Directive:
In the data below, replace "time" with "reading" wherever it occurs and write out the lines again with nothing else altered. Leave the pictures out.

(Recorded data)
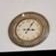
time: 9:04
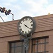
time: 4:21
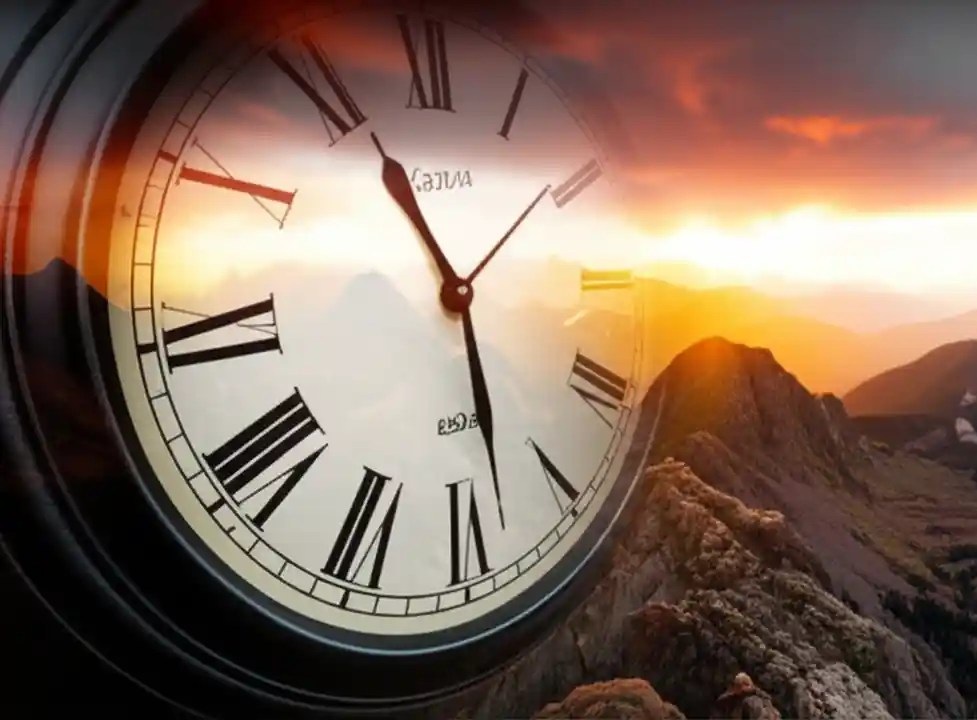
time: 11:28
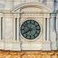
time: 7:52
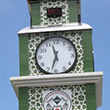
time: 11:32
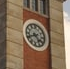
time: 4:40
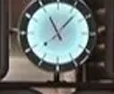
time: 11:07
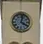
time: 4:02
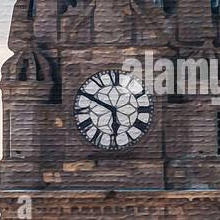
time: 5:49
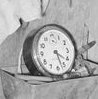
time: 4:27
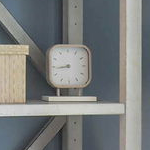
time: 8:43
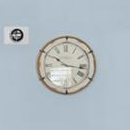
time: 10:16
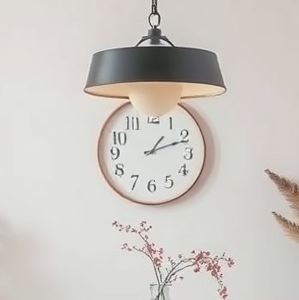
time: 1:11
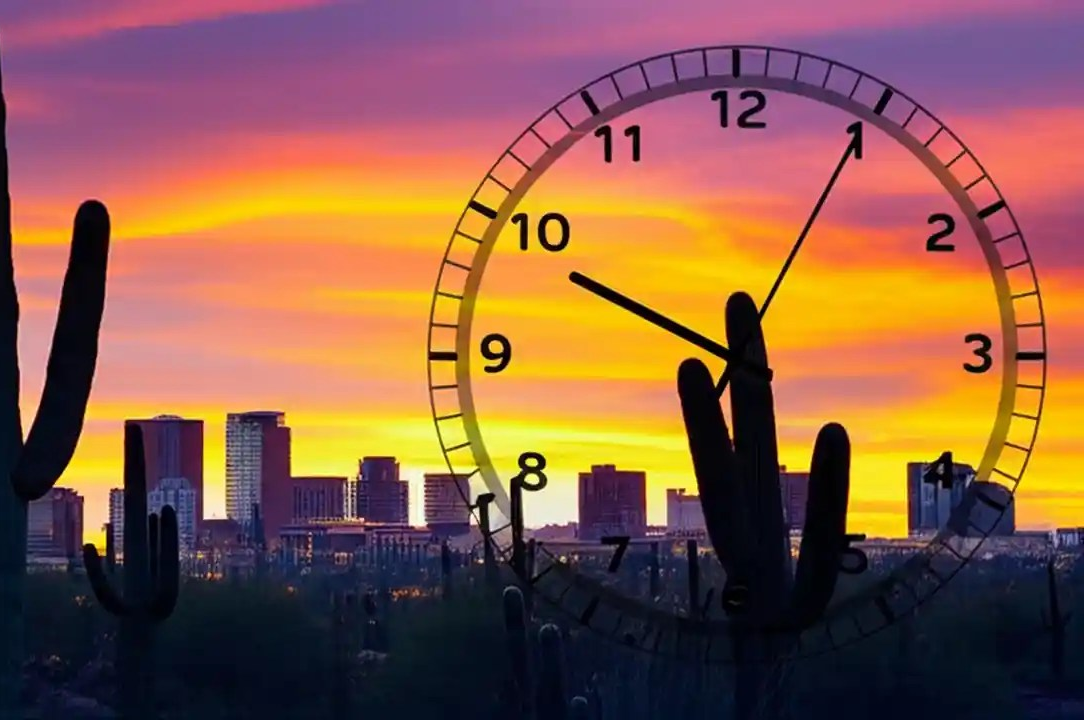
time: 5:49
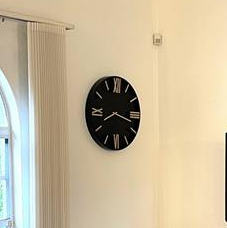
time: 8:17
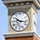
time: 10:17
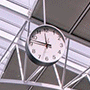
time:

Written answer:
reading: 9:04
reading: 4:21
reading: 11:28
reading: 7:52
reading: 11:32
reading: 4:40
reading: 11:07
reading: 4:02
reading: 5:49
reading: 4:27
reading: 8:43
reading: 10:16
reading: 1:11
reading: 5:49
reading: 8:17
reading: 10:17
reading:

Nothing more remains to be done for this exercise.